Hospitals may also offer a tour of their maternity or baby unit as part of their childbirth classes, which could help you feel more comfortable about your upcoming stay.

If you’re looking for classes outside of your local hospital, Lamaze International or The International Childbirth Education Association may be of some help. No matter where you look, schedule any classes before your 35th week to make sure you allow yourself time for early labor, should it happen.

Research doulas

A doula is professionally trained assist during childbirth and, sometimes, after childbirth. Doulas provide emotional, physical, and informational support to a pregnant and birthing person.
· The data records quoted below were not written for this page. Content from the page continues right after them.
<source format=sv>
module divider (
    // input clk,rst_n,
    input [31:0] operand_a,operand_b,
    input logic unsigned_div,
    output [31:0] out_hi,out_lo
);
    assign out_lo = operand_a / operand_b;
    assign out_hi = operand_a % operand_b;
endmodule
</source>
If you decide to work with a doula, they typically won’t begin assisting you until a few months before your baby is due. If you’re interested in a postpartum doula, a doula that offers assistance after the baby has arrived, the doula won’t begin assisting you until after you’ve brought your baby home.

Because doulas offer support, finding one who is the right fit is extremely important. A labor doula will be with you during labor, and a postpartum doula will be with you during a time when you’re sleep deprived and adjusting to a lot of changes.
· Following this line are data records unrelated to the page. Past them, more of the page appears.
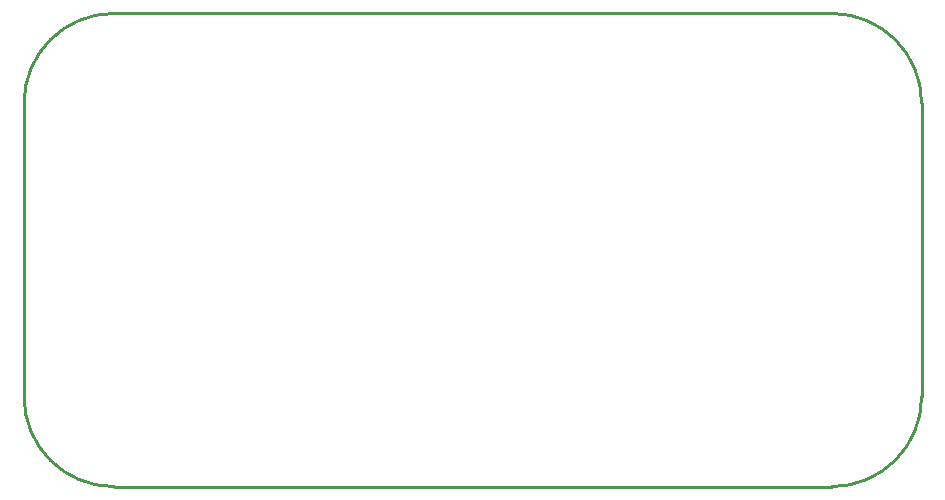
<source format=gko>
G04 Layer: BoardOutlineLayer*
G04 EasyEDA v6.5.22, 2023-04-19 21:06:07*
G04 0b1144c6aaf7448fb0b14bab58411d50,0a61cb7f7b51421fbede6d33e3e5ec82,10*
G04 Gerber Generator version 0.2*
G04 Scale: 100 percent, Rotated: No, Reflected: No *
G04 Dimensions in inches *
G04 leading zeros omitted , absolute positions ,3 integer and 6 decimal *
%FSLAX36Y36*%
%MOIN*%

%ADD10C,0.0100*%
D10*
X574810Y2677199D02*
G01*
X2968491Y2677199D01*
X2968491Y1099998D02*
G01*
X574810Y1099998D01*
X275601Y1399207D02*
G01*
X275601Y2377990D01*
X3267700Y2377990D02*
G01*
X3267700Y1399207D01*
G75*
G01*
X2968491Y2677200D02*
G02*
X3267701Y2377990I0J-299210D01*
G75*
G01*
X574811Y1099998D02*
G02*
X275601Y1399208I0J299210D01*
G75*
G01*
X275601Y2377990D02*
G02*
X574811Y2677200I299210J0D01*
G75*
G01*
X3267701Y1399208D02*
G02*
X2968491Y1099998I-299210J0D01*

%LPD*%
M02*

</source>
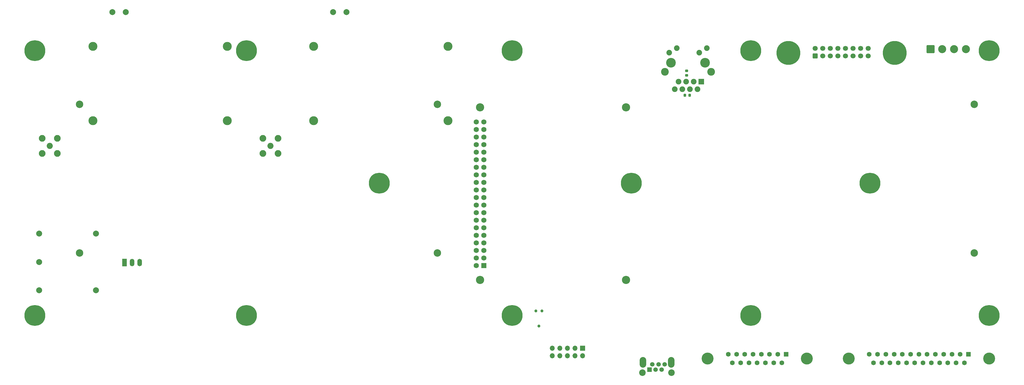
<source format=gbr>
%TF.GenerationSoftware,KiCad,Pcbnew,6.0.2+dfsg-1*%
%TF.CreationDate,2024-06-08T22:33:11+02:00*%
%TF.ProjectId,seatel,73656174-656c-42e6-9b69-6361645f7063,rev?*%
%TF.SameCoordinates,Original*%
%TF.FileFunction,Soldermask,Bot*%
%TF.FilePolarity,Negative*%
%FSLAX46Y46*%
G04 Gerber Fmt 4.6, Leading zero omitted, Abs format (unit mm)*
G04 Created by KiCad (PCBNEW 6.0.2+dfsg-1) date 2024-06-08 22:33:11*
%MOMM*%
%LPD*%
G01*
G04 APERTURE LIST*
G04 Aperture macros list*
%AMRoundRect*
0 Rectangle with rounded corners*
0 $1 Rounding radius*
0 $2 $3 $4 $5 $6 $7 $8 $9 X,Y pos of 4 corners*
0 Add a 4 corners polygon primitive as box body*
4,1,4,$2,$3,$4,$5,$6,$7,$8,$9,$2,$3,0*
0 Add four circle primitives for the rounded corners*
1,1,$1+$1,$2,$3*
1,1,$1+$1,$4,$5*
1,1,$1+$1,$6,$7*
1,1,$1+$1,$8,$9*
0 Add four rect primitives between the rounded corners*
20,1,$1+$1,$2,$3,$4,$5,0*
20,1,$1+$1,$4,$5,$6,$7,0*
20,1,$1+$1,$6,$7,$8,$9,0*
20,1,$1+$1,$8,$9,$2,$3,0*%
G04 Aperture macros list end*
%ADD10R,1.700000X1.700000*%
%ADD11O,1.700000X1.700000*%
%ADD12C,7.000000*%
%ADD13C,3.000000*%
%ADD14C,2.000000*%
%ADD15C,2.500000*%
%ADD16C,2.200000*%
%ADD17O,2.200000X3.600000*%
%ADD18C,1.500000*%
%ADD19R,1.500000X1.500000*%
%ADD20C,4.000000*%
%ADD21R,1.600000X1.600000*%
%ADD22C,1.600000*%
%ADD23RoundRect,0.250000X0.600000X-0.600000X0.600000X0.600000X-0.600000X0.600000X-0.600000X-0.600000X0*%
%ADD24C,1.700000*%
%ADD25C,8.000000*%
%ADD26R,1.500000X2.500000*%
%ADD27O,1.500000X2.500000*%
%ADD28C,0.990600*%
%ADD29C,2.050000*%
%ADD30C,2.250000*%
%ADD31RoundRect,0.250001X-1.099999X-1.099999X1.099999X-1.099999X1.099999X1.099999X-1.099999X1.099999X0*%
%ADD32C,2.700000*%
%ADD33C,2.750000*%
%ADD34R,1.750000X1.750000*%
%ADD35C,1.750000*%
%ADD36C,3.250000*%
%ADD37C,2.600000*%
%ADD38C,1.890000*%
%ADD39R,1.900000X1.900000*%
%ADD40C,1.900000*%
%ADD41RoundRect,0.225000X0.250000X-0.225000X0.250000X0.225000X-0.250000X0.225000X-0.250000X-0.225000X0*%
%ADD42RoundRect,0.225000X0.225000X0.250000X-0.225000X0.250000X-0.225000X-0.250000X0.225000X-0.250000X0*%
G04 APERTURE END LIST*
D10*
%TO.C,J6*%
X238675000Y-186950000D03*
D11*
X238675000Y-189490000D03*
X236135000Y-186950000D03*
X236135000Y-189490000D03*
X233595000Y-186950000D03*
X233595000Y-189490000D03*
X231055000Y-186950000D03*
X231055000Y-189490000D03*
X228515000Y-186950000D03*
X228515000Y-189490000D03*
%TD*%
D12*
%TO.C,H5*%
X375000000Y-176000000D03*
%TD*%
D13*
%TO.C,J1*%
X148500000Y-110500000D03*
X148500000Y-85500000D03*
X193500000Y-85500000D03*
X193500000Y-110500000D03*
D14*
X159500000Y-74000000D03*
X155000000Y-74000000D03*
%TD*%
D15*
%TO.C,FID4*%
X190000000Y-105000000D03*
%TD*%
D16*
%TO.C,J8*%
X268450000Y-195150000D03*
D17*
X258850000Y-191700000D03*
X268350000Y-191700000D03*
D16*
X258750000Y-195150000D03*
D18*
X266150000Y-192400000D03*
X265150000Y-194200000D03*
X264100000Y-192400000D03*
X263100000Y-194200000D03*
X262050000Y-192400000D03*
D19*
X261050000Y-194200000D03*
%TD*%
D12*
%TO.C,H2*%
X126000000Y-176000000D03*
%TD*%
D14*
%TO.C,IC7*%
X56475000Y-148475000D03*
X56475000Y-158000000D03*
X56475000Y-167525000D03*
X75525000Y-167525000D03*
X75525000Y-148475000D03*
%TD*%
D20*
%TO.C,J9*%
X313830000Y-190439669D03*
X280530000Y-190439669D03*
D21*
X306875000Y-189019669D03*
D22*
X304105000Y-189019669D03*
X301335000Y-189019669D03*
X298565000Y-189019669D03*
X295795000Y-189019669D03*
X293025000Y-189019669D03*
X290255000Y-189019669D03*
X287485000Y-189019669D03*
X305490000Y-191859669D03*
X302720000Y-191859669D03*
X299950000Y-191859669D03*
X297180000Y-191859669D03*
X294410000Y-191859669D03*
X291640000Y-191859669D03*
X288870000Y-191859669D03*
%TD*%
D15*
%TO.C,FID3*%
X370000000Y-105000000D03*
%TD*%
D12*
%TO.C,H1*%
X55000000Y-176000000D03*
%TD*%
%TO.C,H8*%
X335000000Y-131500000D03*
%TD*%
D23*
%TO.C,J115*%
X316610000Y-88752500D03*
D24*
X316610000Y-86212500D03*
X319150000Y-88752500D03*
X319150000Y-86212500D03*
X321690000Y-88752500D03*
X321690000Y-86212500D03*
X324230000Y-88752500D03*
X324230000Y-86212500D03*
X326770000Y-88752500D03*
X326770000Y-86212500D03*
X329310000Y-88752500D03*
X329310000Y-86212500D03*
X331850000Y-88752500D03*
X331850000Y-86212500D03*
X334390000Y-88752500D03*
X334390000Y-86212500D03*
D25*
X307670000Y-87732500D03*
X343330000Y-87732500D03*
%TD*%
D12*
%TO.C,H10*%
X126000000Y-87000000D03*
%TD*%
D26*
%TO.C,IC8*%
X85067500Y-158182500D03*
D27*
X87607500Y-158182500D03*
X90147500Y-158182500D03*
%TD*%
D12*
%TO.C,H6*%
X170500000Y-131500000D03*
%TD*%
D28*
%TO.C,P1*%
X225016000Y-174460000D03*
X222984000Y-174460000D03*
X224000000Y-179540000D03*
%TD*%
D12*
%TO.C,H12*%
X295000000Y-87000000D03*
%TD*%
D29*
%TO.C,J5*%
X134000000Y-119000000D03*
D30*
X136540000Y-116460000D03*
X131460000Y-121540000D03*
X136540000Y-121540000D03*
X131460000Y-116460000D03*
%TD*%
D15*
%TO.C,FID1*%
X370000000Y-155000000D03*
%TD*%
D31*
%TO.C,J111*%
X355282500Y-86450000D03*
D32*
X359242500Y-86450000D03*
X363202500Y-86450000D03*
X367162500Y-86450000D03*
%TD*%
D12*
%TO.C,H9*%
X55000000Y-87000000D03*
%TD*%
D15*
%TO.C,FID2*%
X190000000Y-155000000D03*
%TD*%
D20*
%TO.C,J10*%
X374955000Y-190439669D03*
X327855000Y-190439669D03*
D21*
X368025000Y-189019669D03*
D22*
X365255000Y-189019669D03*
X362485000Y-189019669D03*
X359715000Y-189019669D03*
X356945000Y-189019669D03*
X354175000Y-189019669D03*
X351405000Y-189019669D03*
X348635000Y-189019669D03*
X345865000Y-189019669D03*
X343095000Y-189019669D03*
X340325000Y-189019669D03*
X337555000Y-189019669D03*
X334785000Y-189019669D03*
X366640000Y-191859669D03*
X363870000Y-191859669D03*
X361100000Y-191859669D03*
X358330000Y-191859669D03*
X355560000Y-191859669D03*
X352790000Y-191859669D03*
X350020000Y-191859669D03*
X347250000Y-191859669D03*
X344480000Y-191859669D03*
X341710000Y-191859669D03*
X338940000Y-191859669D03*
X336170000Y-191859669D03*
%TD*%
D33*
%TO.C,J3*%
X253250000Y-106050000D03*
X204250000Y-106050000D03*
X204250000Y-164050000D03*
X253250000Y-164050000D03*
D34*
X205520000Y-159180000D03*
D35*
X202980000Y-159180000D03*
X205520000Y-156640000D03*
X202980000Y-156640000D03*
X205520000Y-154100000D03*
X202980000Y-154100000D03*
X205520000Y-151560000D03*
X202980000Y-151560000D03*
X205520000Y-149020000D03*
X202980000Y-149020000D03*
X205520000Y-146480000D03*
X202980000Y-146480000D03*
X205520000Y-143940000D03*
X202980000Y-143940000D03*
X205520000Y-141400000D03*
X202980000Y-141400000D03*
X205520000Y-138860000D03*
X202980000Y-138860000D03*
X205520000Y-136320000D03*
X202980000Y-136320000D03*
X205520000Y-133780000D03*
X202980000Y-133780000D03*
X205520000Y-131240000D03*
X202980000Y-131240000D03*
X205520000Y-128700000D03*
X202980000Y-128700000D03*
X205520000Y-126160000D03*
X202980000Y-126160000D03*
X205520000Y-123620000D03*
X202980000Y-123620000D03*
X205520000Y-121080000D03*
X202980000Y-121080000D03*
X205520000Y-118540000D03*
X202980000Y-118540000D03*
X205520000Y-116000000D03*
X202980000Y-116000000D03*
X205520000Y-113460000D03*
X202980000Y-113460000D03*
X205520000Y-110920000D03*
X202980000Y-110920000D03*
%TD*%
D36*
%TO.C,J7*%
X268285000Y-91030000D03*
X279715000Y-91030000D03*
D37*
X266225000Y-94080000D03*
X281775000Y-94080000D03*
D38*
X267675000Y-87650000D03*
X270215000Y-86130000D03*
X277785000Y-87650000D03*
X280325000Y-86130000D03*
D39*
X278445000Y-97370000D03*
D40*
X277175000Y-99910000D03*
X275905000Y-97370000D03*
X274635000Y-99910000D03*
X273365000Y-97370000D03*
X272095000Y-99910000D03*
X270825000Y-97370000D03*
X269555000Y-99910000D03*
%TD*%
D15*
%TO.C,FID5*%
X70000000Y-105000000D03*
%TD*%
D12*
%TO.C,H7*%
X255000000Y-131500000D03*
%TD*%
%TO.C,H13*%
X375000000Y-87000000D03*
%TD*%
%TO.C,H3*%
X215000000Y-176000000D03*
%TD*%
D29*
%TO.C,J4*%
X60000000Y-119000000D03*
D30*
X57460000Y-116460000D03*
X62540000Y-121540000D03*
X62540000Y-116460000D03*
X57460000Y-121540000D03*
%TD*%
D12*
%TO.C,H4*%
X295000000Y-176000000D03*
%TD*%
%TO.C,H11*%
X215000000Y-87000000D03*
%TD*%
D15*
%TO.C,FID6*%
X70000000Y-155000000D03*
%TD*%
D13*
%TO.C,J2*%
X74500000Y-85500000D03*
X119500000Y-85500000D03*
X119500000Y-110500000D03*
X74500000Y-110500000D03*
D14*
X85500000Y-74000000D03*
X81000000Y-74000000D03*
%TD*%
D41*
%TO.C,C76*%
X273500000Y-95275000D03*
X273500000Y-93725000D03*
%TD*%
D42*
%TO.C,C75*%
X274525000Y-102000000D03*
X272975000Y-102000000D03*
%TD*%
M02*

</source>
Not only do you want to have enough time to interview doulas, but you also want to make sure that the doula you want is available when you need them. Making arrangements early can help ensure that you’re able to hire your first choice.

If you’re interested in working with a doula, speak with your healthcare provider. They may be able to provide you with a list of recommended doulas or other resources to help you find one. Referrals from friends are another great way to find a doula.

Plan a babymoon (pre-baby trip) with your partner

You’re probably feeling great and your bump is adorable, but not yet making it difficult to get around. However, your fatigue will likely return in the third trimester, and your bump will soon become big enough that just the thought of getting around may make you feel exhausted.

Before your belly makes it difficult to do everyday tasks (like putting on your socks) and all you want to do is take a nap, you may want to plan a short trip, or babymoon, with your partner.

Relaxing with your partner before your lives change to make room for a new family member can be a great way to reinforce the bond you share.

If this isn’t your first child, consider a family trip to reinforce that a new baby won’t change the relationships that you or your partner have with your other child or children.

If you’ll be flying, commercial air travel is generally considered safe if you have a healthy pregnancy. You should still check with your doctor before getting on a plane. Some airlines also have policies around air travel while pregnant. Check with the airline as well.

While aboard a plane, stay hydrated and move around to promote circulation. You may want to consider an aisle seat to make it easier to get up as needed.

Call your doctor if you experience vaginal bleeding or fluid leakage, fever, severe abdominal or headache pain, or blurred vision.

If you’re starting to feel what could be labor pains and you’re unsure whether they could be Braxton-Hicks contractions or the real thing, call your doctor for an expert opinion.